Sometimes it takes the bitter taste of failure to act as the catalyst for great feats in sport, writes Neil Drysdale.

There was certainly an element of that 30 years ago when Scotland's rugby team swept to their first grand slam in 59 years with a mixture of industry, resilience, verve and a determination to improve on false dawns in the past.

Several of the players had been involved in the previous summer's calamitous British & Irish Lions tour of New Zealand, which represented the nadir of Jim Telfer's coaching career, while a number of others, such as David Leslie, had controversially not even been selected.

Yet, if that trip turned into a series of crushing disappointments, it also demonstrated to the Scots involved that they had little to fear from the English, Welsh and Irish.

"When you first join up with the Lions, you tend to be a bit overwhelmed and you don't have the same confidence as the lads from Wales and England," said John Rutherford, Scotland's prince of stand-offs. "But then, when you begin training with them, you soon discover they aren't actually any better than you.

"There were eight of us on the tour - and the likes of David Leslie didn't even make the party - and we saw pretty quickly that we didn't have any reason to have an inferiority complex. I remember Roy Laidlaw saying to me on the plane home that he fancied Scotland's chances in the 1984 Five Nations.

"We didn't make a big song and dance about it. But we knew, as a squad, we were capable of beating anybody in the championship and we had France and England at Murrayfield, which was usually the schedule which gave us the best chance of challenging for honours.

"Yet I still say, to this day, that we wouldn't have won the grand slam without the efforts of Jim [Telfer]. He worked on everything to the nth degree and he put a huge amount of effort into everything from tactics, to watching videos and studying the weather forecasts. Jim was ahead of his time in so many ways."

In advance of the campaign, the Scots had gained considerable confidence from a 25-25 draw with the All Blacks in Edinburgh. However, nobody, least of all Telfer and his captain, Jim Aitken, were bursting with Micawberish optimism ahead of the initial trip to Wales. "There hadn't even been a Triple Crown since the 1930s, so I don't think expectations were very high," said Telfer.

His captain was typically blunt. "I'm not a great believer in the idea of building teams with a specific aim that might be two or three years down the line," added Aitken.

If they were deadpan to the pundits, though, they were deadly in analysing their opponents' flaws. The Welsh, for instance, were nowhere near the quality of the terrific sides assembled in the 1970s and many of Scotland's leading performers had been involved in the 34-18 trouncing they had inflicted on their rivals in Cardiff two years earlier.

There was neither a fear factor, nor a history of failure to trouble Scotland. They could be fast and open, blessed with mercurial backs, such as Rutherford, Laidlaw, David Johnston, Peter Dods and Euan Kennedy, or they could muscle up against anybody, bolstered by Test-class players like Iain Milne, Colin Deans, Iain Paxton, John Beattie and David Leslie and Aitken. There were no weak links.

In the event, the match was hardly a classic, but nobody in blue was moaning after they emerged with a deserved 15-9 success. It was their third triumph at the Arms Park in five years, following a tussle in which Paxton and Aitken scored tries and where Leslie was the star of the show for the whole 80 minutes, befitting a man with a point to prove.

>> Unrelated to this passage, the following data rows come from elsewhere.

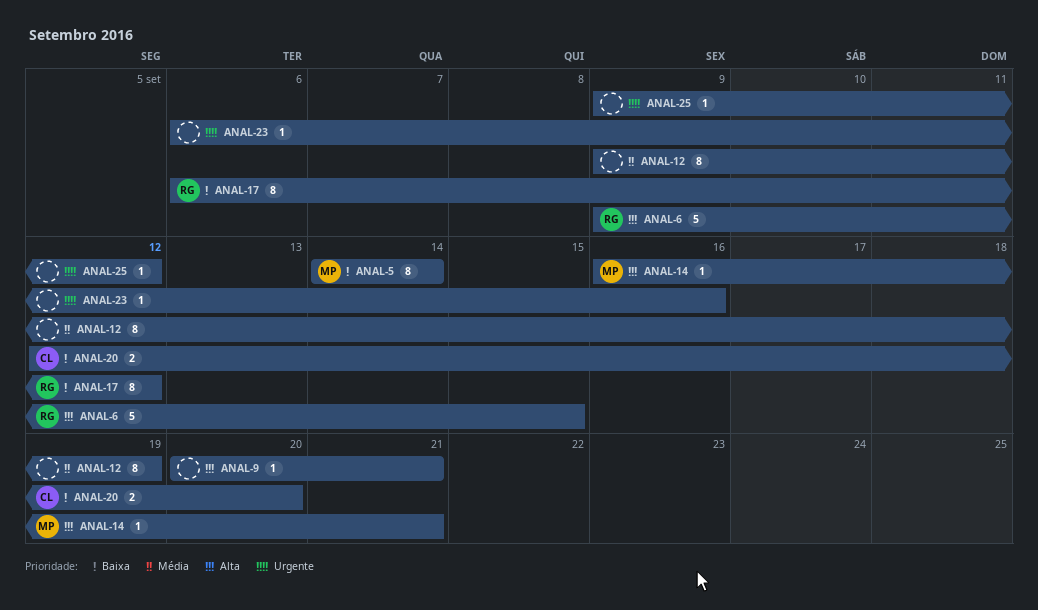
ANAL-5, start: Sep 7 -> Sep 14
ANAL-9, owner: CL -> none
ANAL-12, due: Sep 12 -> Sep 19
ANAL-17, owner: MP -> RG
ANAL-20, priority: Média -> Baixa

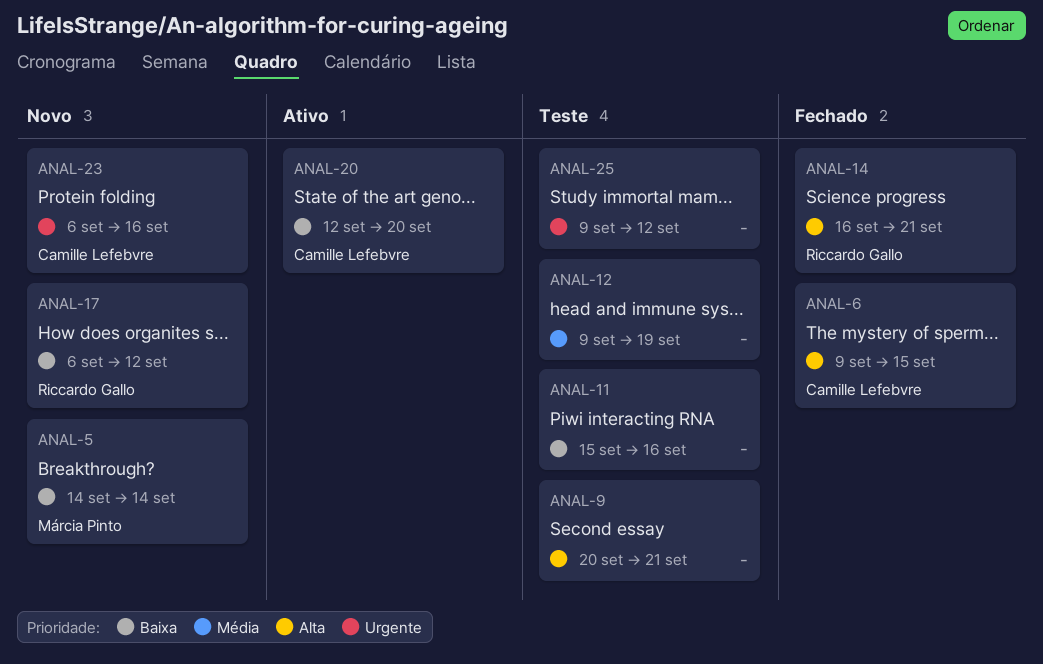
ANAL-6, owner: Riccardo Gallo -> Camille Lefebvre
ANAL-11: none -> present
ANAL-14, owner: Márcia Pinto -> Riccardo Gallo
ANAL-23, owner: none -> Camille Lefebvre

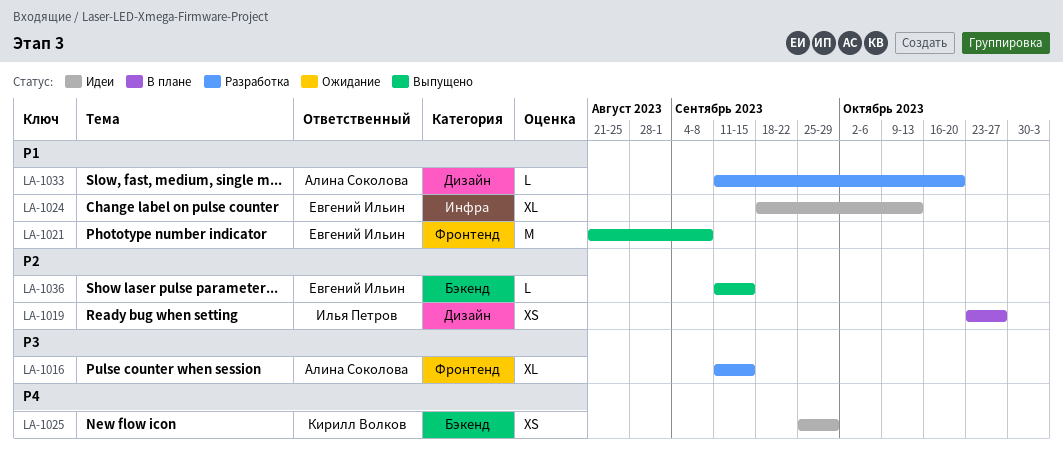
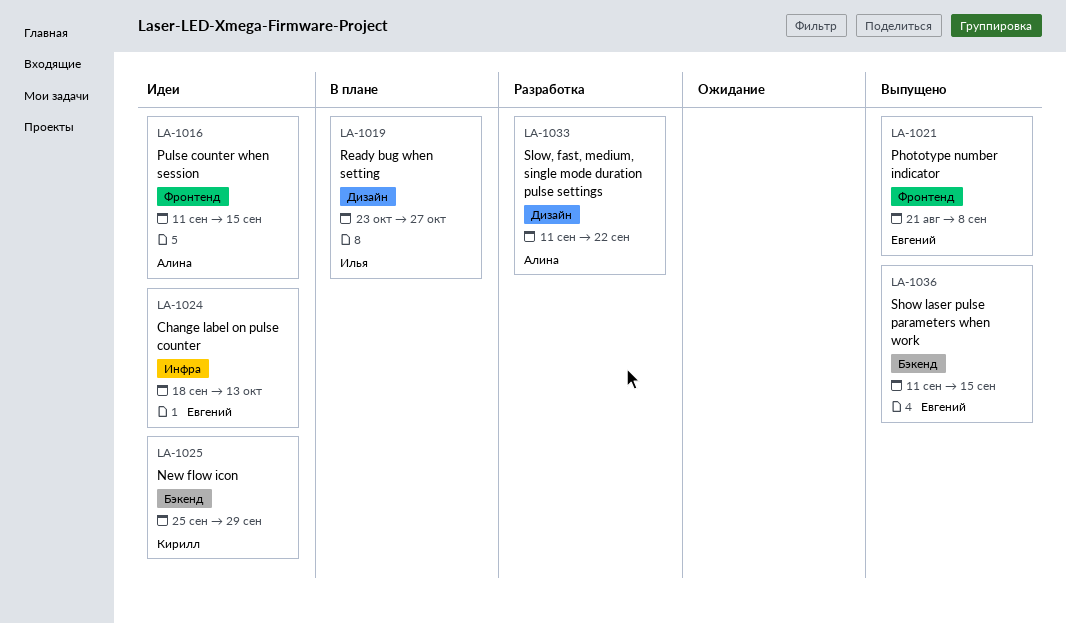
LA-1016, status: Разработка -> Идеи
LA-1033, due: Oct 20 -> Sep 22

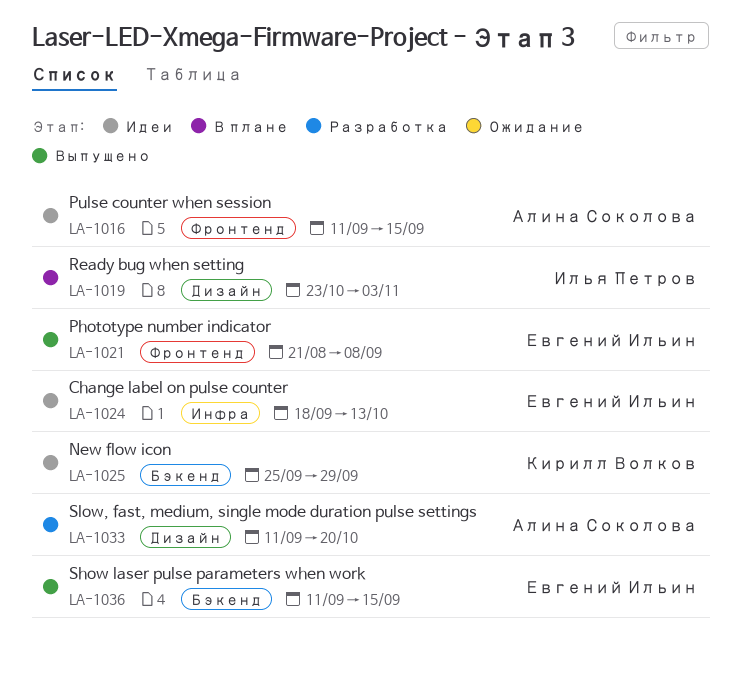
LA-1019, due: Oct 27 -> Nov 3
LA-1033, due: Sep 22 -> Oct 20

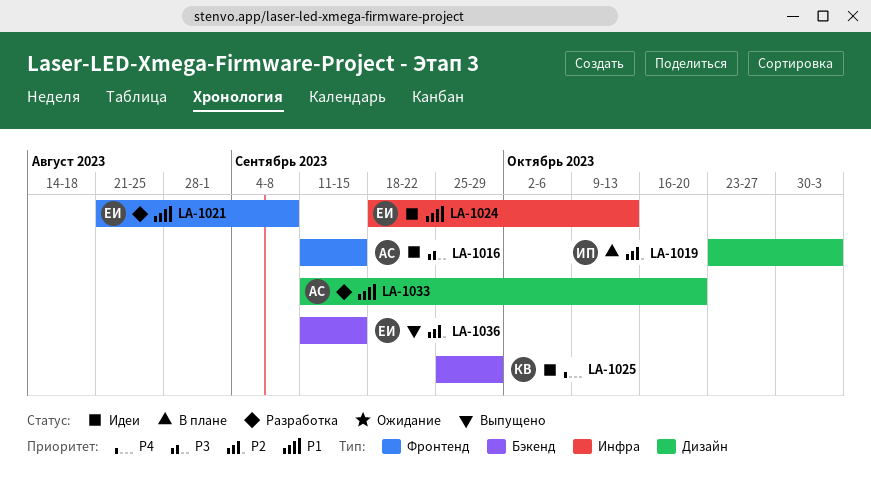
LA-1021, status: Выпущено -> Разработка

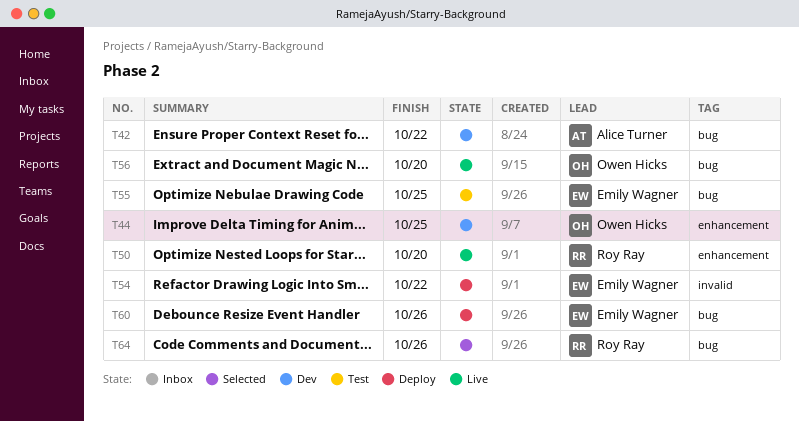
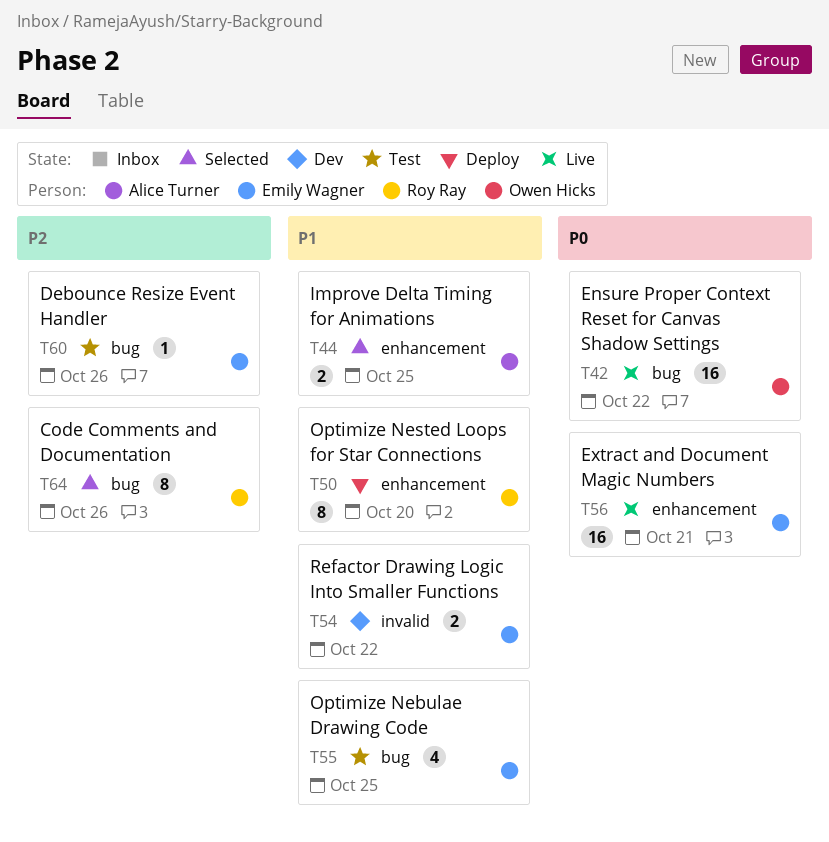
T42, status: Dev -> Live
T42, owner: Alice Turner -> Owen Hicks
T44, status: Dev -> Selected
T44, owner: Owen Hicks -> Alice Turner
T50, status: Live -> Deploy
T54, status: Deploy -> Dev
T56, owner: Owen Hicks -> Emily Wagner
T56, label: bug -> enhancement
T56, due: Oct 20 -> Oct 21
T60, status: Deploy -> Test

"I hadn't picked him for the Lions tour and he was probably disappointed by that," said Telfer. "He didn't have the highest workrate but, technically, he was as good a player as I have ever coached. And he was hard, hard as nails, and led by example."

There were no grandiose predictions of glory at the climax in Cardiff. This was a squad built in Telfer's image, which clung to the philosophy that actions mattered a lot more than words. Aitken, whose demand for high standards equalled that of his coach, viewed the win as a reward for attrition, but he could barely remember how he finished his own try.

"I think it started from a line-out and then we kept driving through the forwards," he said. "It felt as if it went on forever, but it was probably just two or three phases. It wasn't the prettiest score there has ever been, that's for sure."

None the less, the Scots were up and running and they had shown the quality of their forwards en masse. "When I look back, they were an incredibly talented bunch and that made my job a lot easier than it might have been," said Rutherford, who glided through the proceedings. "Some in the media started talking about grand slams and Triple Crowns after we beat Wales, but that stuff didn't make any impression on the guys at all. We had to go out and win games, not talk about winning games."

But the momentum kept building in the weeks ahead.